Archive for June, 2012
Dave Killion — June 30, 2012
I just finished listening to a podcast of Episode One from the new CBC Radio One program “The Invisible Hand“. The topic is so-called price gouging, and I have to give credit to the show’s producers for taking on such a tricky and tough topic right out of the gate. Opposition to gouging is widespread, given the concern we all have for fairness coupled with the misperception that raising prices during an emergency is harmful and unfair. Despite this, ‘The Invisible Hand’ presents evidence that leaving the market to function free of government controls will produce good results.
Although libertarians will likely learn very little from this episode, CBC Radio speaks to an audience that often works hard not to hear good economic reasoning, and for that reason alone it is important for us to lend our support to this show. Please visit the site, recommend it to others, leave a favourable comment, and best of all, go through the existing comments and down-vote the economic ignoramuses and anti-social naifs. It’s an easy way to do a little good for the cause of freedom.
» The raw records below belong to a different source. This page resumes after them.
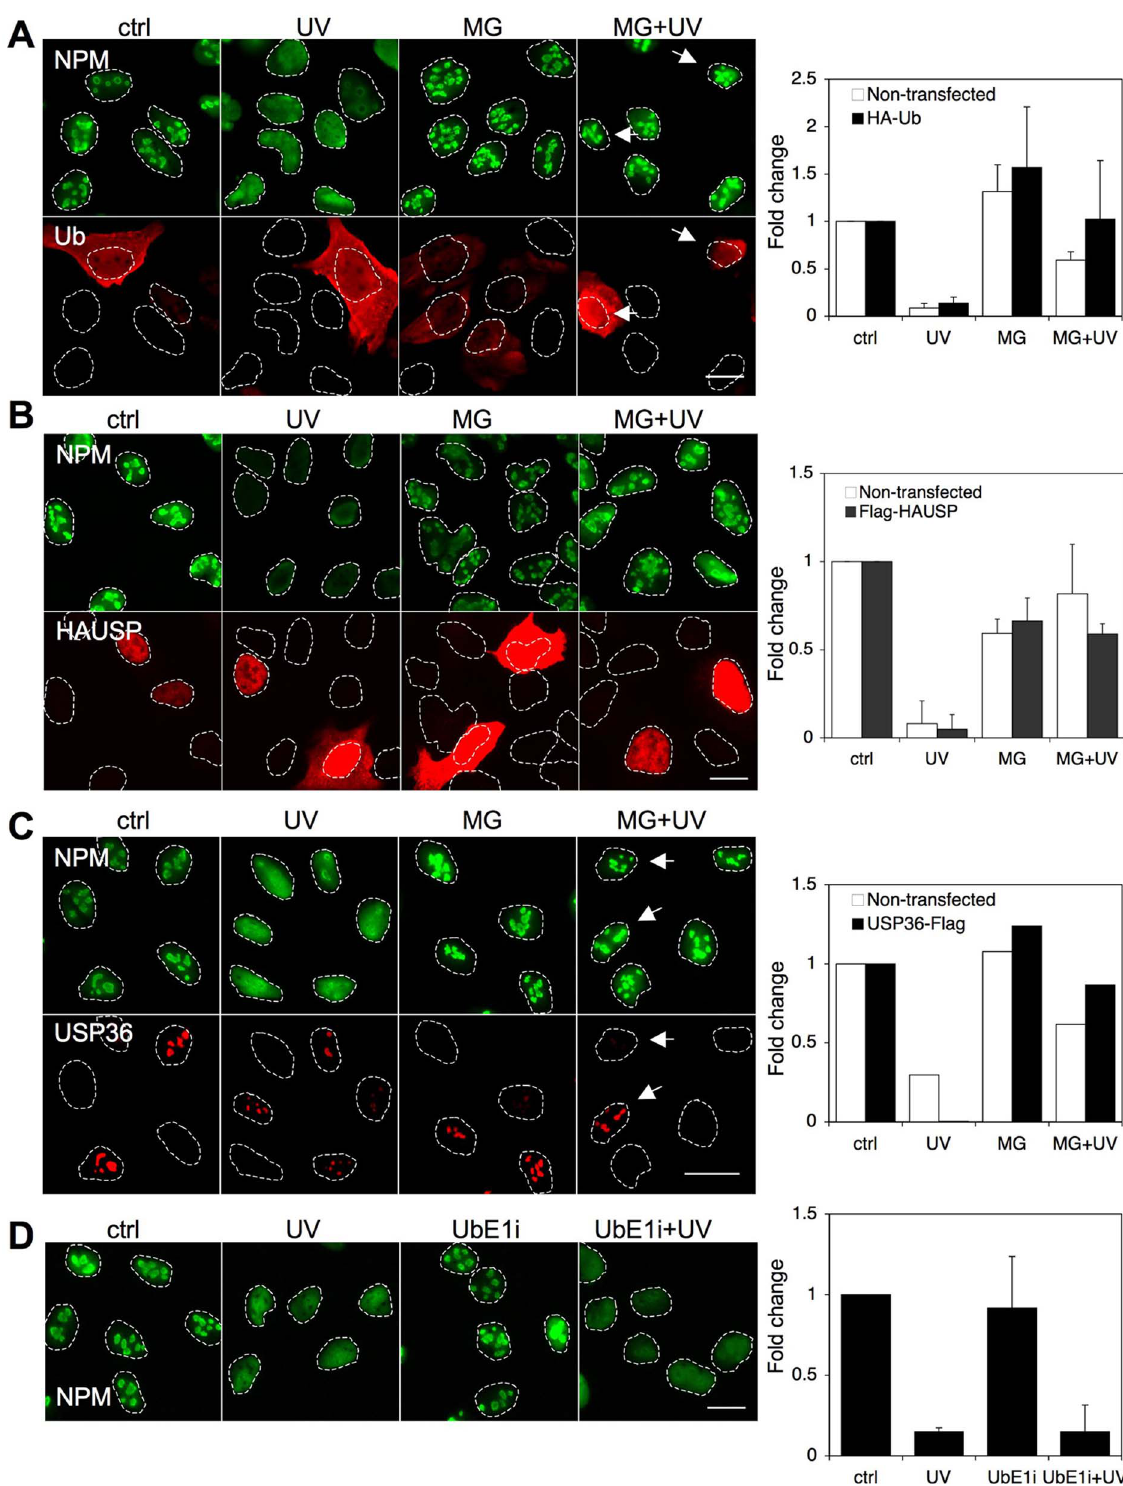
Figure 6. Ubiquitin recycling does not contribute to inhibition of NPM relocalization following UV radiation. U2OS cells were transfected with HA-tagged ubiquitin ( A ) or FLAG-tagged HAUSP ( B ). After 24 hours the cells were pretreated with MG132 followed by UV (35 J/m 2 ) as shown and the cells were incubated for 6 hours. Cells were fixed and the expressed proteins were detected using HA- ( A ) or FLAG ( B ) -antibodies and co-stained for NPM. Nucleolar areas were quantified from three independent experiments. C U2OS cells stably expressing USP36-Flag were pretreated with MG132 followed by UV (35 J/m 2 ) as shown and the cells were incubated for 3 hours. Cells were fixed and USP36 was detected using FLAG-antibody and cells were co-stained for NPM. Nucleolar areas were quantified. D U2OS cells were treated with UbE1 inhibitor (10 m M) or left untreated. After 24 hours the cells were exposed to UV (35 J/m 2 ) and incubated for 3 hours. Cells were fixed and stained for NPM. Nucleolar areas were quantified from two independent experiments. Scale bars 20 m m. doi:10.1371/journal.pone.0059096.g006 PLOS ONE |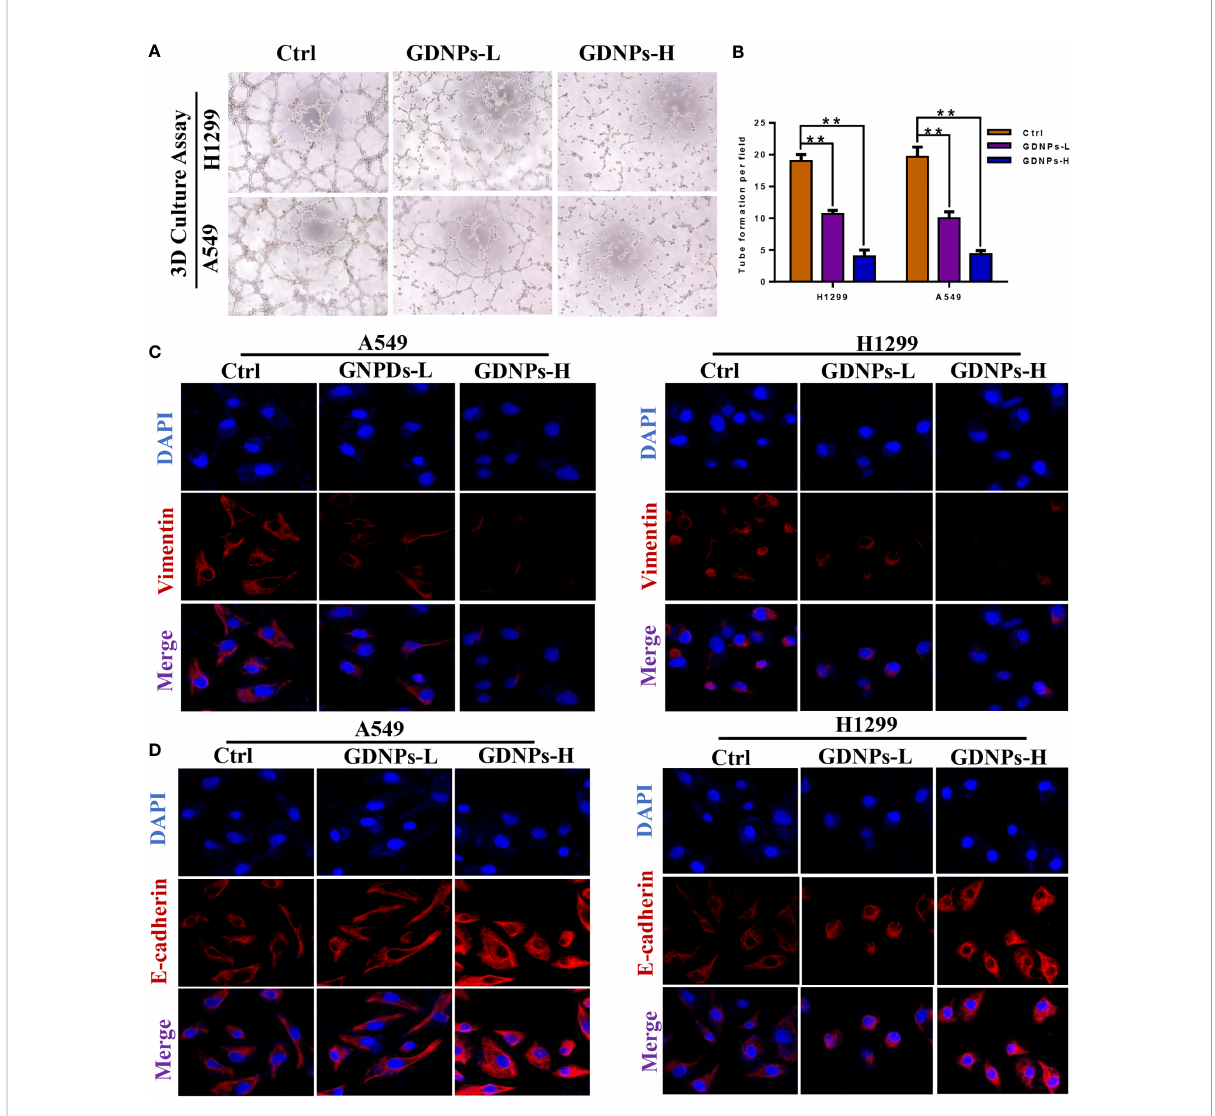
FIGURE 4 GDNPs treatment inhibited VM formation and reversed EMT biomarker changes. (A, B) Tube formation revealing decreased VM formation following GDNPs treatment, with statistical results summarized in panels to the right (C, D) Immuno fl uorescence assays revealed increased E- cadherin expression and decreased vimentin expression as compared with untreated group cells. Data are presented as the mean ± SD of three experiments (*P <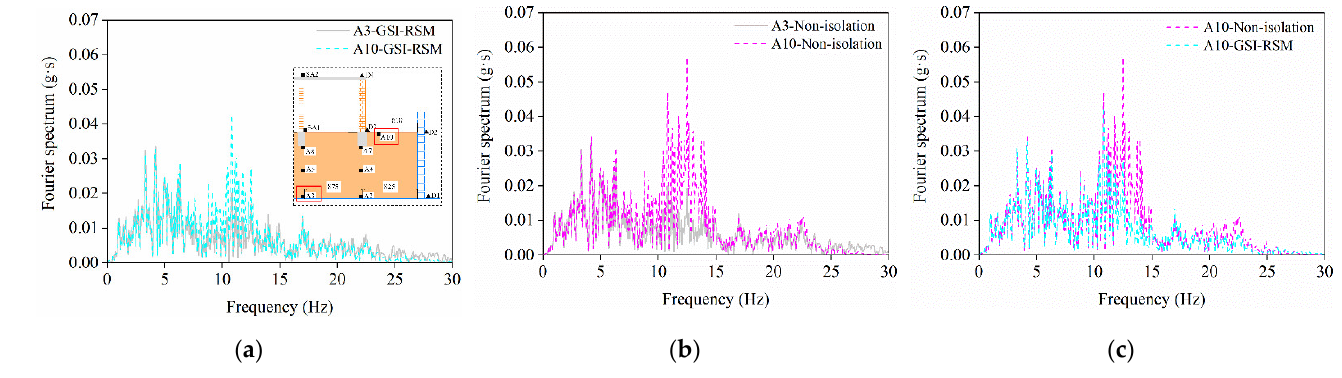
Figure 16. Fourier spectrum of measuring points: ( a ) GSI–RSM test; ( b ) non-isolation test; ( c ) comparison between non-isolation test and isolation test.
Dave Killion — June 29, 2012
I continue to follow Jody Paterson’s blog, which mostly concerns her new life working with an NGO in Honduras. She recently posted about Angelitos Felices, a foster home where, in addition to the regular volunteer work she does, she does EXTRA volunteer work -
“At first glance, the place is awful. It’s dark and strangely damp, a big empty space stuffed with children and smelling like a mix of musty clothes, garbage and a whiff of excrement. I’ve started dabbing patchouli oil under my nose to help me hang in through a couple hours of being inside the place.
The room where the kids sleep would be ridiculously overcrowded even if the bunks were all functional and there were enough mattresses for every bed. But that’s not the case, and I have to presume a lot of them sleep on the floor in the dank and empty space on the second floor adjacent to the bedroom.”
I am full of admiration for the way Paterson puts her money where her mouth is, but I give her a hard time on this blog because I think she typifies a peculiar and all-too-common type of blindness particular to supporters of government aid and the welfare state. In this instance, Angelitos Felices sounds like the kind of place that many folks would like to support, but the amount of money people are willing to voluntarily donate to charity is strictly curtailed by the amount of money they are compelled to donate to charity. So instead of giving voluntarily to provide food, shelter, and medicine to Honduran orphans, we are forced to give involuntarily to provide clean needles to Canadian IV drug addicts, and to subsidize food and shelter to people whose behaviour has exhausted the charitable goodwill of their own friends and family. And this is due in great part to people who, like Paterson, have pressed the government to do more and more and more. They may think that they are doing good deeds, but really, all they are doing is making it harder for us to support the truly needy.
Dave Killion — June 28, 2012
Although I am not happy to learn that the US Supreme Court has upheld the bulk of President Barack Obama’s health care law, it pleases me no end to see that the deciding vote was not the dependably pro-freedom Anthony Kennedy, but Chief Justice (and Bush nominee) John Roberts. The Republican outrage at Roberts for adhering to his understanding of the law, rather than adhering to the Team Red playbook, is extremely satisfying.
Dave Killion — June 27, 2012
As I wrote in yesterday’s post, there are legitimate concerns surrounding the contracting out of public services. My chief apprehension is that what governments like Sandy Springs are doing is not actually ‘privatization’, despite liberal (and often pejorative) misuse of the word. In order for a government to privatize a service, it must remove itself entirely from the provision of that service. For example, if a municipality decides to privatize rubbish removal, it simply announces that it will be out of the trash business by a certain date. It then arranges to auction off all its garbage trucks, and whatever equipment that was used for running the waste management system. After that, the only state involvement will be enforcing prohibitions against the use of force and fraud by waste removal companies and their customers.
Contracting out, on the other hand, is a form of public-private partnership (PPP or P3s) in which the government is still involved up to its elbows. When done badly, P3s can wind up merely replacing an expensive and inefficient service staffed by government employees with an expensive and inefficient service staffed by private sector employees. The consumer still has limited choice, and the supplier is protected from the market forces which would drive innovation and thrift.
Although a well-done PPP can go a long way towards easing the damage government does to taxpayers, I don’t consider ‘contracting out’ to be very libertarian. I defend them when I need to, and I’m happy to see them succeed, but I prefer to use my limited time and resources to advocate for taking services out of the inefficient and corrupt hands of the state, and handing them over to the private sector. Why settle for less?